Mr Leicher also noted that originator biologic products are often manufactured in different plants, something he referred to as 'planned products drift'. As a result, even branded biologics are manufactured in different plants, and consequently there can be manufacturing differences, something that undermines the arguments about interchangeable biologics not actually being interchangeable. According to Mr Leicher, state-level legislative proposals reflect the next tactic in the battle against biosimilars: a campaign that argues there is a problem with pharmacovigilance, thus requiring particular record keeping. Mr Leicher argued that historically there are problems with systems, but that there is nothing necessarily unique about these problems to either biosimilars or interchangeable biologics. Such problems need to be addressed, but should not be used as anticompetitive tools.
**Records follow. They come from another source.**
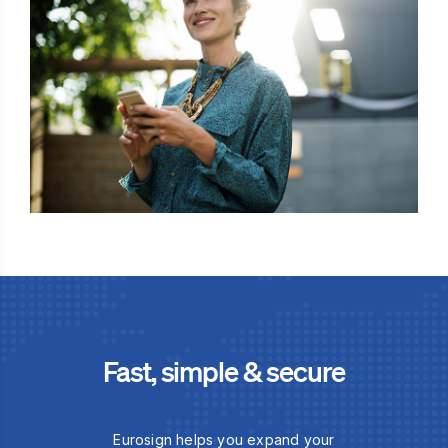
Fast, simple & secure
Eurosign helps you expand your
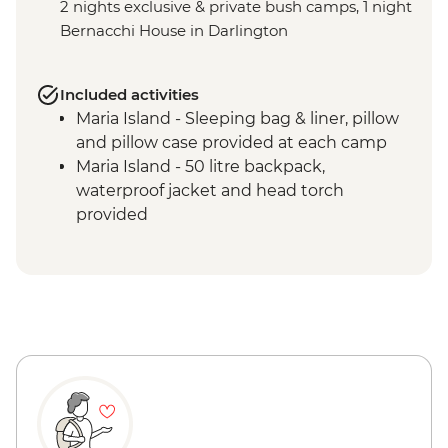
2 nights exclusive & private bush camps, 1 night
Bernacchi House in Darlington
Included activities
Maria Island - Sleeping bag & liner, pillow
and pillow case provided at each camp
Maria Island - 50 litre backpack,
waterproof jacket and head torch
provided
Record Keeping Requirements
Geoff Eich, Amgen's Executive Director for Research and Development Policy and a member of Amgen's Biosimilars Policy Group, also spoke at the workshop. Amgen has been a major proponent of state-level biosimilar legislation, so it is not surprising that Mr Eich supported the initiatives in his speech. Mr Eich endorsed the record keeping requirements, broadly arguing that it is important to be able to see exactly what products a patient has been prescribed as all biologics and biosimilars are different. Consequently, the ability to trace and identify any adverse reactions will be essential, particularly once situations occur where patients may be prescribed different products.
However, as other speakers at the conference argued, the record keeping approach is flawed. Speaking after Mr Eich was Dr Steve Miller, the Chief Medical Officer with Express Scripts. Dr Miller told the conference that his career started as a transplant kidney doctor. Dr Miller commented that patient medical records are ambiguous, depending on a number of factors. For example, with chemical drugs doctors will often use brand names to prescribe, rather than the international non-proprietary name, but a generic will be dispensed. Consequently, patient records are not necessarily accurate, and certainly not to the point that record keeping proponents would like.
The workshop showed that the debate over what should perhaps be termed follow-on biologics still rages in the US despite the absence of any such products in the market. Proponents and opponents of the emerging industry are fighting to determine the size and shape of the industry, and both sides are using the experiences provided by how the Hatch-Waxman Act shaped the generics industry as the starting point. These are still very early days and the debate will continue to rage even after the first products are introduced. The Hatch-Waxman Act was introduced 30 years ago this year, but it still took another 15 or 20 years before the generics industry really took off. A similar lengthy path is very likely for the biosimilar industry, providing ample room for debate.